Wearing high heels can cause Morton's neuroma

Tuesday 23rd June 2015 12:16 EDT

Doctors have blamed high heels for the growth in the number of women suffering from, Morton's neuroma, a condition that causes excruciating foot pain.

The condition affects the nerve that runs between the toes. Fibrous tissue develops around the nerve and it becomes cramped, which causes pain between the toes. The pain has been described as “walking on razor blades”. NHS has warned that high-heeled shoes over 5cm can be particularly troublesome.

The number of people suffering from Morton's neuroma has doubled in the past ten years.

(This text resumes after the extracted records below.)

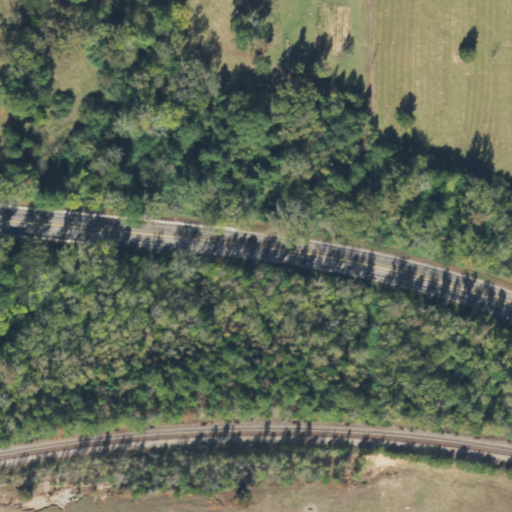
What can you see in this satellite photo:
road: (258, 250)
railway: (255, 430)
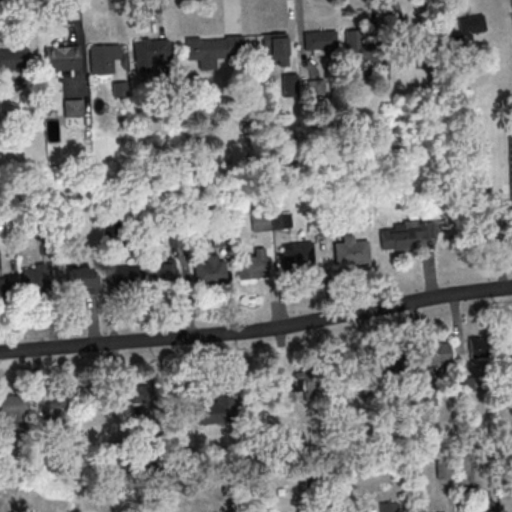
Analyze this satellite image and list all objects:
building: (464, 35)
building: (320, 40)
building: (410, 46)
building: (276, 47)
building: (212, 49)
building: (358, 49)
building: (149, 53)
building: (14, 59)
building: (63, 59)
building: (103, 60)
building: (290, 82)
building: (72, 107)
building: (486, 184)
building: (490, 219)
building: (261, 221)
building: (425, 232)
building: (398, 237)
building: (351, 251)
building: (297, 255)
building: (253, 265)
building: (210, 270)
building: (163, 273)
building: (128, 274)
building: (33, 278)
building: (83, 279)
building: (3, 287)
road: (257, 327)
building: (479, 347)
building: (434, 352)
building: (309, 387)
building: (287, 393)
building: (428, 396)
building: (144, 399)
building: (12, 408)
building: (55, 409)
building: (215, 409)
building: (444, 470)
building: (466, 475)
building: (389, 506)
building: (486, 506)
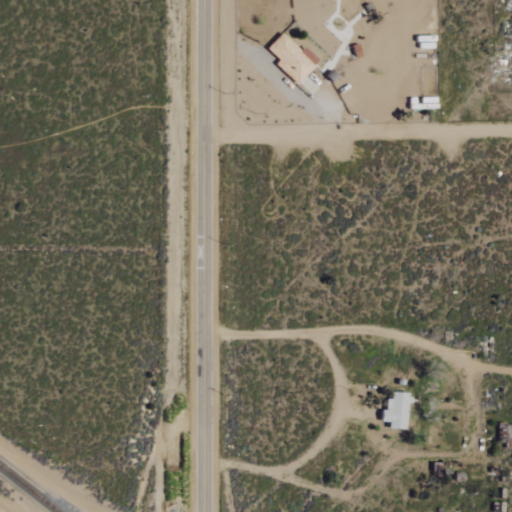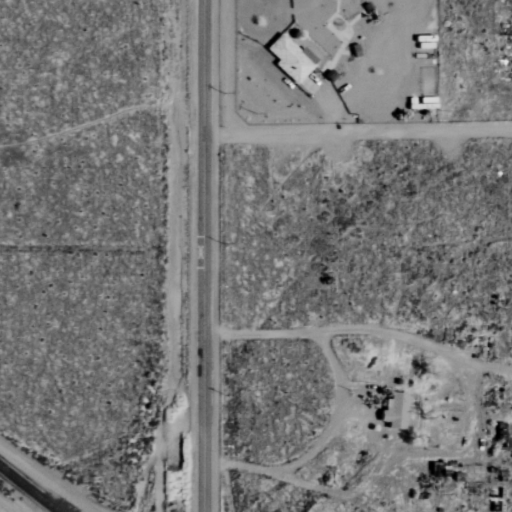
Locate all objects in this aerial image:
building: (290, 58)
road: (357, 133)
road: (204, 256)
road: (361, 329)
building: (393, 411)
building: (502, 431)
road: (318, 445)
railway: (28, 489)
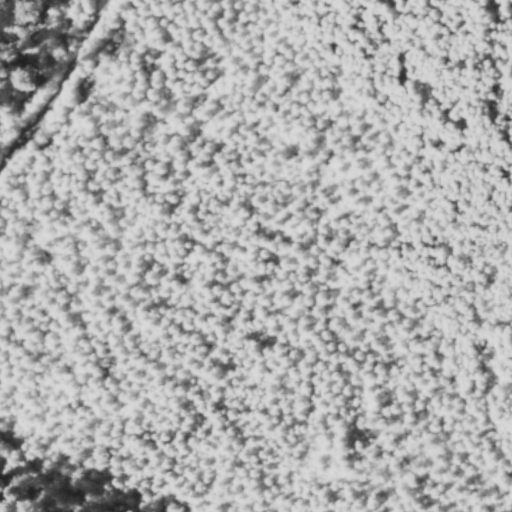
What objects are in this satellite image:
road: (56, 88)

It is said that four times as many women as men were admitted to hospital with the condition in 2014. The largest group of sufferers were women aged between 40 and 69.

Research revealed that more than half of the patients required surgery to ease their symptoms. In 2004- 2005, 1,179 women between 40 and 69 were admitted to hospital for treatment of the condition. It increased by 115% in 2014- 2015, with a total of 2,532.

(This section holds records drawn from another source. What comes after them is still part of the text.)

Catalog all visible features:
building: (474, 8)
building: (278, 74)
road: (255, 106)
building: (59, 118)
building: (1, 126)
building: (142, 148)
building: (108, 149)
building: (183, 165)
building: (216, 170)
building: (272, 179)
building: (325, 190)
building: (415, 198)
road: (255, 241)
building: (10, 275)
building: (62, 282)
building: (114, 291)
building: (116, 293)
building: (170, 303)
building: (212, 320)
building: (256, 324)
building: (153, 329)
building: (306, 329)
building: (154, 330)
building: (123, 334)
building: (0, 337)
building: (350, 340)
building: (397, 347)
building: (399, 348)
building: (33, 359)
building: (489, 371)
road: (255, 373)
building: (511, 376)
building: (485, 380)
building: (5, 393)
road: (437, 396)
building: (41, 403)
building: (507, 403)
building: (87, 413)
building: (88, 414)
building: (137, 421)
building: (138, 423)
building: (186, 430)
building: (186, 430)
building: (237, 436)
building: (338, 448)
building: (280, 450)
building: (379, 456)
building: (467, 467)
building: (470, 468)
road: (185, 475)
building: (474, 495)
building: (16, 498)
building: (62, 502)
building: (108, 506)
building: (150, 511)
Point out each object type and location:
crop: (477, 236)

Andrew Craig, orthopaedic research fellow at Bradford Teaching Hospitals NHS Foundation Trust, who presented research into treatment for the condition, expressed, “We have known for a long time that the condition seems to predominantly affect females of a middling age, with speculation that high heels and other such tightly fitting and unnatural footwear — despite looking fabulous, I’m sure — may play a role.”

Craig further stated, “Increasing awareness of Morton’s neuroma can only be a good thing, not least because numbness in the foot could be a sign of other, potentially life-altering conditions, such as diabetes.”